Wednesday, September 10, 2014

Nicholas Kristof's Circular Logic

Nicholas Kristof recently wrote a column attacking Obama for his previous policy of not getting heavily involved in Syria's civil war. I think it encompasses a lot of the poor thinking that got us into the whole Iraq mess in the first point, and is filled with his naive tendency to divide the world into what Adam Curtis has called "goodies and baddies", but this one passage jumped out at me:
His [Obama's] “red line” about chemical weapons turned out to be more like a penciled suggestion. His rejection of the proposal by Hillary Rodham Clinton and David Petraeus to arm moderate Syrian factions tragically empowered both the Islamic State in Iraq and Syria, or ISIS, and President Bashar al-Assad of Syria.
Nick is rolling out the classic circular thinking of American military adventures: if war works then that shows that war is awesome and should be done more often. If war doesn't work (as it didn't in Iraq) then that means that what we need is more war. In short war can never fail to improve things, it can only be failed by presidents that don't do it enough or do it well enough.

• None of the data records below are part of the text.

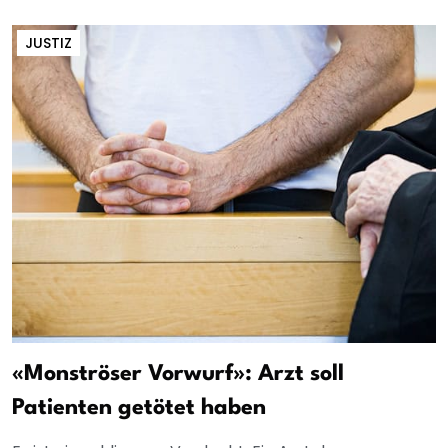
JUSTIZ
«Monströser Vorwurf»: Arzt soll
Patienten getötet haben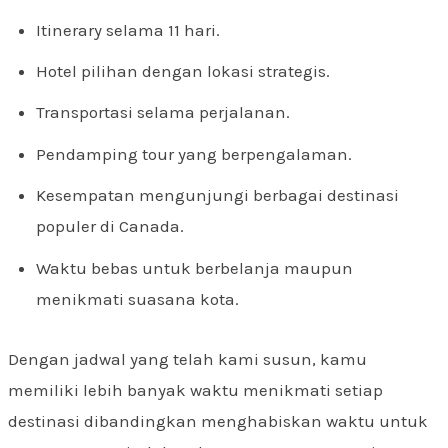
Itinerary selama 11 hari.
Hotel pilihan dengan lokasi strategis.
Transportasi selama perjalanan.
Pendamping tour yang berpengalaman.
Kesempatan mengunjungi berbagai destinasi
populer di Canada.
Waktu bebas untuk berbelanja maupun
menikmati suasana kota.
Dengan jadwal yang telah kami susun, kamu
memiliki lebih banyak waktu menikmati setiap
destinasi dibandingkan menghabiskan waktu untuk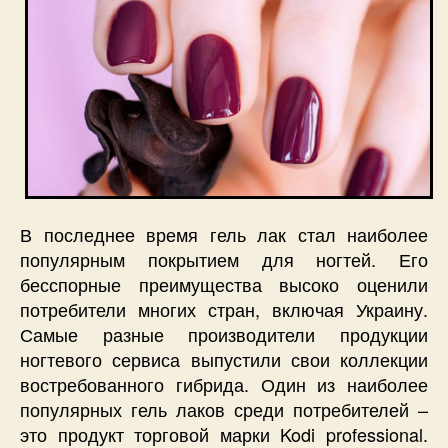
В последнее время гель лак стал наиболее
популярным покрытием для ногтей. Его
бесспорные преимущества высоко оценили
потребители многих стран, включая Украину.
Самые разные производители продукции
ногтевого сервиса выпустили свои коллекции
востребованного гибрида. Один из наиболее
популярных гель лаков среди потребителей –
это продукт торговой марки Kodi professional.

Hence the idea that giving more weapons to various Syrian factions would have automatically made things better that Nick cites. There's no evidence of this at all in the real world, for example nobody has ever even suggested giving the Syrian rebels the weapons they would actually need to turn the tide of battle, that is sophisticated anti-aircraft and anti-tank missiles. And rightly so! In Ukraine rebels used such weapons to shoot down a Malaysian jet liner recently. In fact the whole reason ISIS is so powerful right now is they were able to capture a huge amount of weapons this summer that we supplied the Iraqi Army with!

But in Nick's military adventure world this contention proves itself. Since things are bad and we didn't give weapons to Islamic extremists not named ISIS (which is basically what a lot of the "moderates" are) Obama made a mistake, because weapons would automatically have made things better. And indeed in an alternative universe where we did give them weapons and things didn't get better Nick could say, "Obama didn't give enough weapons soon enough!" Or whatever. Likewise nobody thinks the bombing proposed by Obama last year would have ended the war, but again it was a failure because we didn't bomb and bad things happened.

In short, this is a bizarre way to think about the world. Unfortunately it's a pretty popular in our foreign policy establishment.